Runtime Filter

Runtime Filter is a new feature officially added in Doris 0.15. It is designed to dynamically generate filter conditions for certain Join queries at runtime to reduce the amount of scanned data, avoid unnecessary I/O and network transmission, and speed up the query.

It’s design, implementation and effects, please refer to ISSUE 6116Runtime Filter - 图1 (opens new window).

Noun Interpretation

  • FE: Frontend, the front-end node of Doris. Responsible for metadata management and request access.
  • BE: Backend, the back-end node of Doris. Responsible for query execution and data storage.
  • Left table: the table on the left during Join query. Perform Probe operation. The order can be adjusted by Join Reorder.
  • Right table: the table on the right during Join query. Perform the Build operation. The order can be adjusted by Join Reorder.
  • Fragment: FE will convert the execution of specific SQL statements into corresponding fragments and send them to BE for execution. The corresponding Fragment is executed on the BE, and the results are aggregated and returned to the FE.
  • Join on clause: Aa=Bb in A join B on Aa=Bb, based on this to generate join conjuncts during query planning, including expr used by join Build and Probe, where Build expr is called in Runtime Filter src expr, Probe expr are called target expr in Runtime Filter.

Principle

Runtime Filter is generated during query planning, constructed in HashJoinNode, and applied in ScanNode.

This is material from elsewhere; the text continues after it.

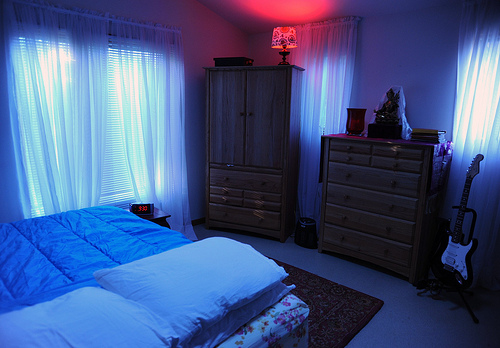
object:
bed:
[0, 206, 313, 348]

For example, there is currently a Join query between the T1 table and the T2 table. Its Join mode is HashJoin. T1 is a fact table with 100,000 rows of data. T2 is a dimension table with 2000 rows of data. Doris join The actual situation is:

  1. | > HashJoinNode <
  2. | | |
  3. | | 100000 | 2000
  4. | | |
  5. | OlapScanNode OlapScanNode
  6. | ^ ^
  7. | | 100000 | 2000
  8. | T1 T2
  9. |

Obviously, scanning data for T2 is much faster than T1. If we take the initiative to wait for a while and then scan T1, after T2 sends the scanned data record to HashJoinNode, HashJoinNode calculates a filter condition based on the data of T2, such as the maximum value of T2 data And the minimum value, or build a Bloom Filter, and then send this filter condition to ScanNode waiting to scan T1, the latter applies this filter condition and delivers the filtered data to HashJoinNode, thereby reducing the number of probe hash tables and network overhead. This filter condition is Runtime Filter, and the effect is as follows:

  1. | > HashJoinNode <
  2. | | |
  3. | | 6000 | 2000
  4. | | |
  5. | OlapScanNode OlapScanNode
  6. | ^ ^
  7. | | 100000 | 2000
  8. | T1 T2
  9. |

If the filter condition (Runtime Filter) can be pushed down to the storage engine, in some cases, the index can be used to directly reduce the amount of scanned data, thereby greatly reducing the scanning time. The effect is as follows:

  1. | > HashJoinNode <
  2. | | |
  3. | | 6000 | 2000
  4. | | |
  5. | OlapScanNode OlapScanNode
  6. | ^ ^
  7. | | 6000 | 2000
  8. | T1 T2
  9. |

It can be seen that, unlike predicate push-down and partition cutting, Runtime Filter is a filter condition dynamically generated at runtime, that is, when the query is run, the join on clause is parsed to determine the filter expression, and the expression is broadcast to ScanNode that is reading the left table , Thereby reducing the amount of scanned data, thereby reducing the number of probe hash table, avoiding unnecessary I/O and network transmission.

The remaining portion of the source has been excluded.